* [GIVEN TEXT]:
----
CTC forced alignment error

tophee commented 4 months ago

I am trying to to process a file in Swedish.

I'm using this command:

python diarize.py -a 12-300s-tiny.wav --whisper-model large-v3 --language sv --suppress_numerals --device cpu --no-stem

It runs ok for quite a while, but when it comes to the alignment part, it suddenly stops with a cryptic error (pasted below with some contex).

This is on a MacBook Pro M1, in case it matters.

Any hints that might help me understand (and possibly fix) the error is appreciated.

Suppressing numeral and symbol tokens
Some weights of the model checkpoint at MahmoudAshraf/mms-300m-1130-forced-aligner were not used when initializing Wav2Vec2ForCTC: ['wav2vec2.encoder.pos_conv_embed.conv.parametrizations.weight.original0', 'wav2vec2.encoder.pos_conv_embed.conv.parametrizations.weight.original1']
- This IS expected if you are initializing Wav2Vec2ForCTC from the checkpoint of a model trained on another task or with another architecture (e.g. initializing a BertForSequenceClassification model from a BertForPreTraining model).
- This IS NOT expected if you are initializing Wav2Vec2ForCTC from the checkpoint of a model that you expect to be exactly identical (initializing a BertForSequenceClassification model from a BertForSequenceClassification model).
----
* [MATERIAL SUPPLIED]:

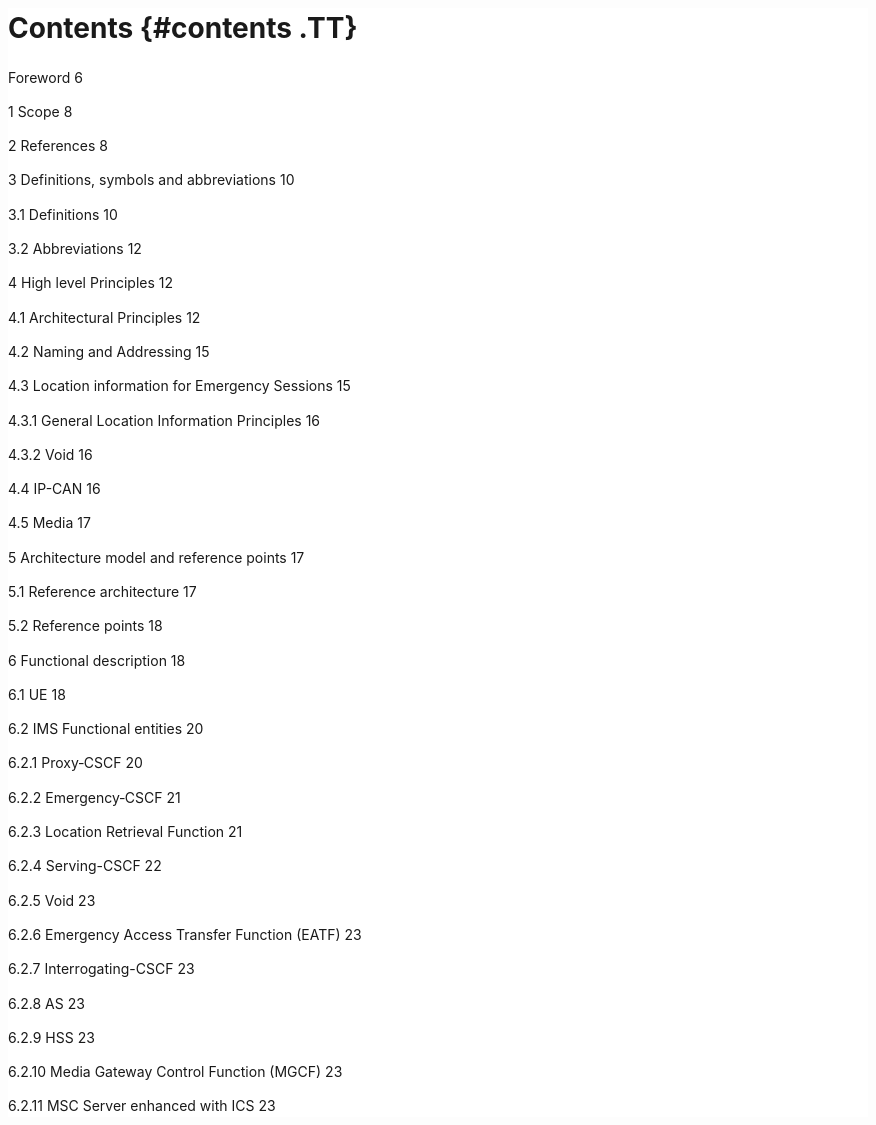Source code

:  Contents {#contents .TT}
========

Foreword 6

1 Scope 8

2 References 8

3 Definitions, symbols and abbreviations 10

3.1 Definitions 10

3.2 Abbreviations 12

4 High level Principles 12

4.1 Architectural Principles 12

4.2 Naming and Addressing 15

4.3 Location information for Emergency Sessions 15

4.3.1 General Location Information Principles 16

4.3.2 Void 16

4.4 IP-CAN 16

4.5 Media 17

5 Architecture model and reference points 17

5.1 Reference architecture 17

5.2 Reference points 18

6 Functional description 18

6.1 UE 18

6.2 IMS Functional entities 20

6.2.1 Proxy‑CSCF 20

6.2.2 Emergency‑CSCF 21

6.2.3 Location Retrieval Function 21

6.2.4 Serving-CSCF 22

6.2.5 Void 23

6.2.6 Emergency Access Transfer Function (EATF) 23

6.2.7 Interrogating-CSCF 23

6.2.8 AS 23

6.2.9 HSS 23

6.2.10 Media Gateway Control Function (MGCF) 23

6.2.11 MSC Server enhanced with ICS 23
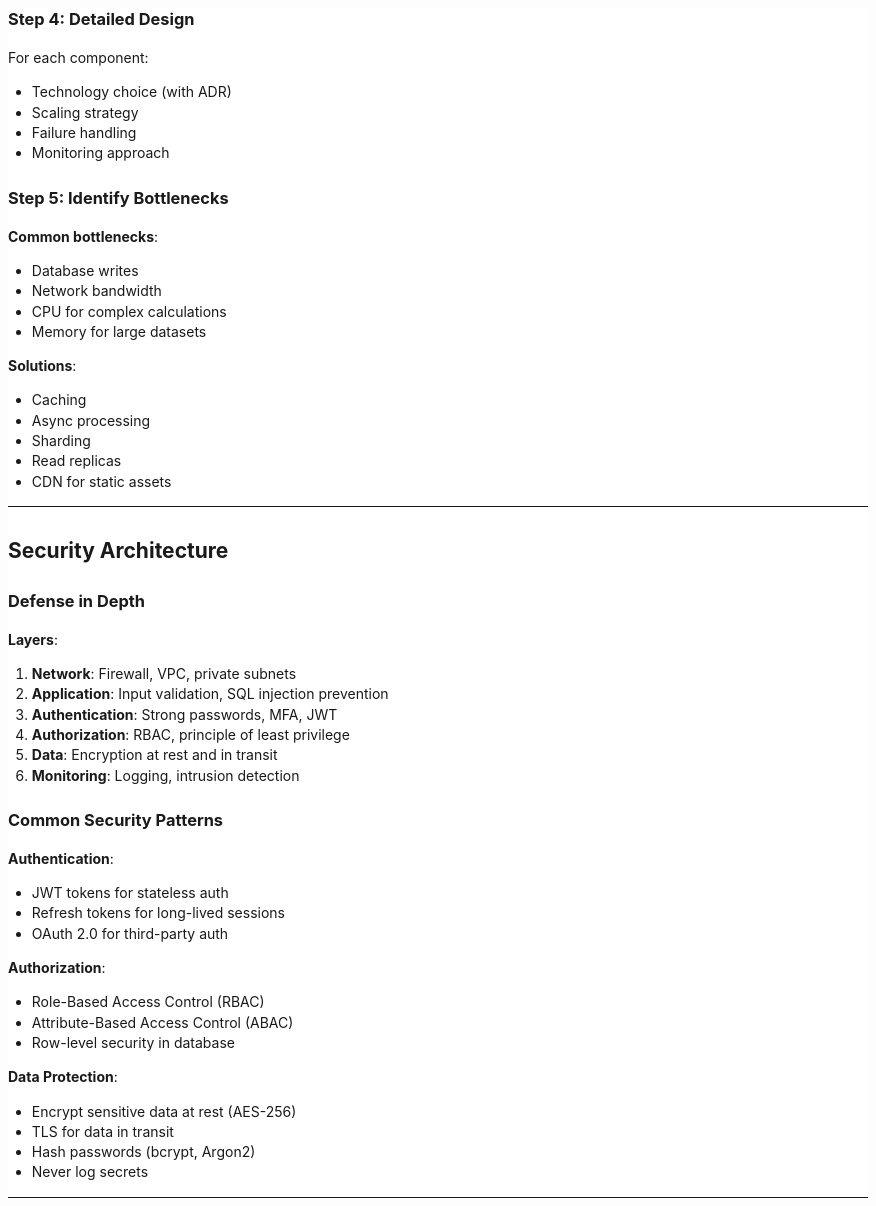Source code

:### Step 4: Detailed Design

For each component:
- Technology choice (with ADR)
- Scaling strategy
- Failure handling
- Monitoring approach

### Step 5: Identify Bottlenecks

**Common bottlenecks**:
- Database writes
- Network bandwidth
- CPU for complex calculations
- Memory for large datasets

**Solutions**:
- Caching
- Async processing
- Sharding
- Read replicas
- CDN for static assets

---

## Security Architecture

### Defense in Depth

**Layers**:
1. **Network**: Firewall, VPC, private subnets
2. **Application**: Input validation, SQL injection prevention
3. **Authentication**: Strong passwords, MFA, JWT
4. **Authorization**: RBAC, principle of least privilege
5. **Data**: Encryption at rest and in transit
6. **Monitoring**: Logging, intrusion detection

### Common Security Patterns

**Authentication**:
- JWT tokens for stateless auth
- Refresh tokens for long-lived sessions
- OAuth 2.0 for third-party auth

**Authorization**:
- Role-Based Access Control (RBAC)
- Attribute-Based Access Control (ABAC)
- Row-level security in database

**Data Protection**:
- Encrypt sensitive data at rest (AES-256)
- TLS for data in transit
- Hash passwords (bcrypt, Argon2)
- Never log secrets

---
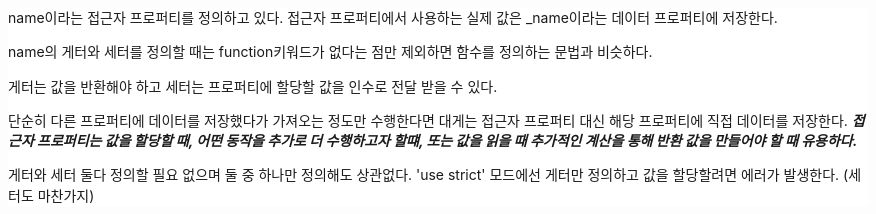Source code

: name이라는 접근자 프로퍼티를 정의하고 있다.
접근자 프로퍼티에서 사용하는 실제 값은 _name이라는 데이터 프로퍼티에 저장한다.

name의 게터와 세터를 정의할 때는 function키워드가 없다는 점만 제외하면 함수를 정의하는 문법과 비슷하다.

게터는 값을 반환해야 하고
세터는 프로퍼티에 할당할 값을 인수로 전달 받을 수 있다.

단순히 다른 프로퍼티에 데이터를 저장했다가 가져오는 정도만 수행한다면 대게는 접근자 프로퍼티 대신 해당 프로퍼티에 직접 데이터를 저장한다.
***접근자 프로퍼티는 값을 할당할 때, 어떤 동작을 추가로 더 수행하고자 할떄, 또는 값을 읽을 때 추가적인 계산을 통해 반환 값을 만들어야 할 때 유용하다.***

게터와 세터 둘다 정의할 필요 없으며 둘 중 하나만 정의해도 상관없다.
'use strict' 모드에선 게터만 정의하고 값을 할당할려면 에러가 발생한다. (세터도 마찬가지)
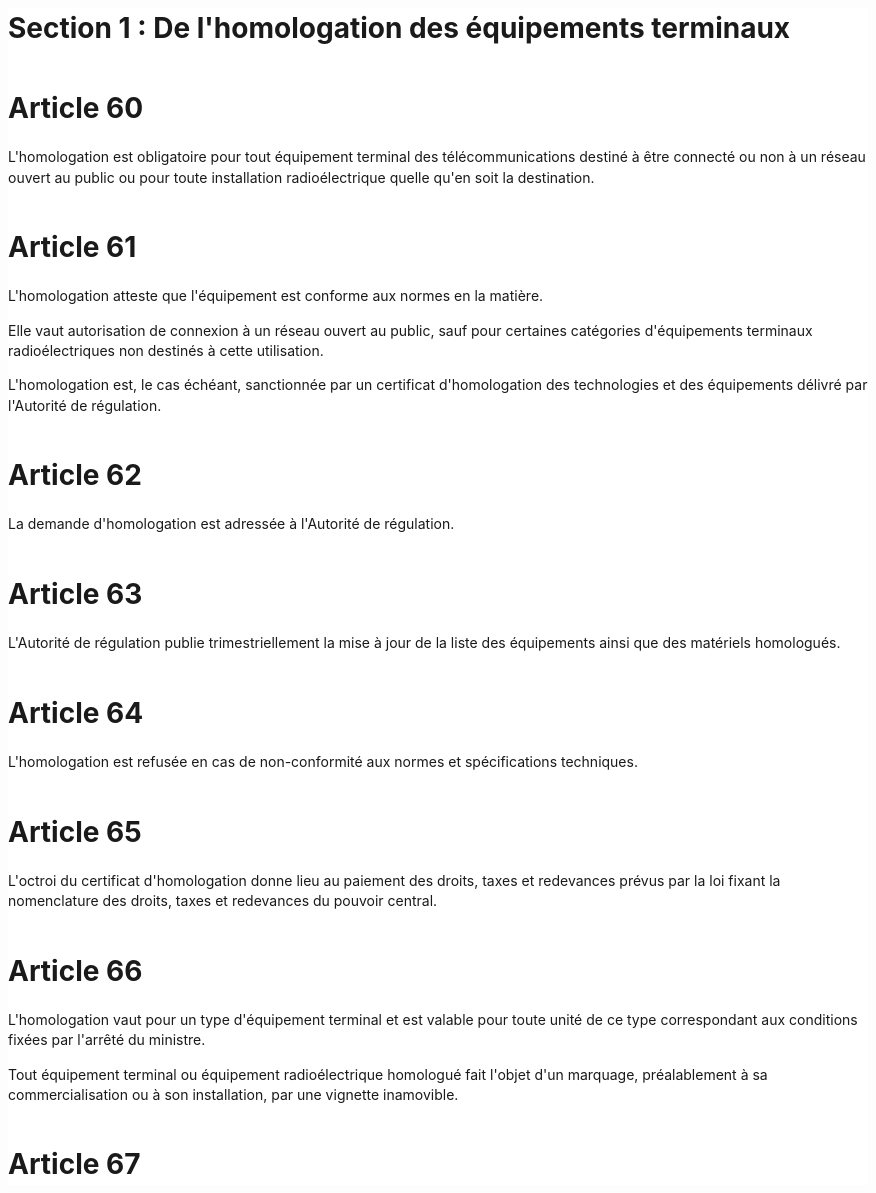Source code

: # Section 1 : De l'homologation des équipements terminaux

# Article 60

L'homologation est obligatoire pour tout équipement terminal des télécommunications destiné à être connecté ou non à un réseau ouvert au public ou pour toute installation radioélectrique quelle qu'en soit la destination.

# Article 61

L'homologation atteste que l'équipement est conforme aux normes en la matière.

Elle vaut autorisation de connexion à un réseau ouvert au public, sauf pour certaines catégories d'équipements terminaux radioélectriques non destinés à cette utilisation.

L'homologation est, le cas échéant, sanctionnée par un certificat d'homologation des technologies et des équipements délivré par l'Autorité de régulation.

# Article 62

La demande d'homologation est adressée à l'Autorité de régulation.

# Article 63

L'Autorité de régulation publie trimestriellement la mise à jour de la liste des équipements ainsi que des matériels homologués.

# Article 64

L'homologation est refusée en cas de non-conformité aux normes et spécifications techniques.

# Article 65

L'octroi du certificat d'homologation donne lieu au paiement des droits, taxes et redevances prévus par la loi fixant la nomenclature des droits, taxes et redevances du pouvoir central.

# Article 66

L'homologation vaut pour un type d'équipement terminal et est valable pour toute unité de ce type correspondant aux conditions fixées par l'arrêté du ministre.

Tout équipement terminal ou équipement radioélectrique homologué fait l'objet d'un marquage, préalablement à sa commercialisation ou à son installation, par une vignette inamovible.

# Article 67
----
* [ACTIVITY LIST]:
a) Extract the whole forced alignment error thread with no changes.
b) Copy the lines of the listing from the one holding "# Article 65" through the final line of the listing, inclusive.
The thread and the listing come from unrelated sources.

* [COMPLETED EXERCISE]:
a)
CTC forced alignment error

tophee commented 4 months ago

I am trying to to process a file in Swedish.

I'm using this command:

python diarize.py -a 12-300s-tiny.wav --whisper-model large-v3 --language sv --suppress_numerals --device cpu --no-stem

It runs ok for quite a while, but when it comes to the alignment part, it suddenly stops with a cryptic error (pasted below with some contex).

This is on a MacBook Pro M1, in case it matters.

Any hints that might help me understand (and possibly fix) the error is appreciated.

Suppressing numeral and symbol tokens
Some weights of the model checkpoint at MahmoudAshraf/mms-300m-1130-forced-aligner were not used when initializing Wav2Vec2ForCTC: ['wav2vec2.encoder.pos_conv_embed.conv.parametrizations.weight.original0', 'wav2vec2.encoder.pos_conv_embed.conv.parametrizations.weight.original1']
- This IS expected if you are initializing Wav2Vec2ForCTC from the checkpoint of a model trained on another task or with another architecture (e.g. initializing a BertForSequenceClassification model from a BertForPreTraining model).
- This IS NOT expected if you are initializing Wav2Vec2ForCTC from the checkpoint of a model that you expect to be exactly identical (initializing a BertForSequenceClassification model from a BertForSequenceClassification model).

b)
# Article 65

L'octroi du certificat d'homologation donne lieu au paiement des droits, taxes et redevances prévus par la loi fixant la nomenclature des droits, taxes et redevances du pouvoir central.

# Article 66

L'homologation vaut pour un type d'équipement terminal et est valable pour toute unité de ce type correspondant aux conditions fixées par l'arrêté du ministre.

Tout équipement terminal ou équipement radioélectrique homologué fait l'objet d'un marquage, préalablement à sa commercialisation ou à son installation, par une vignette inamovible.

# Article 67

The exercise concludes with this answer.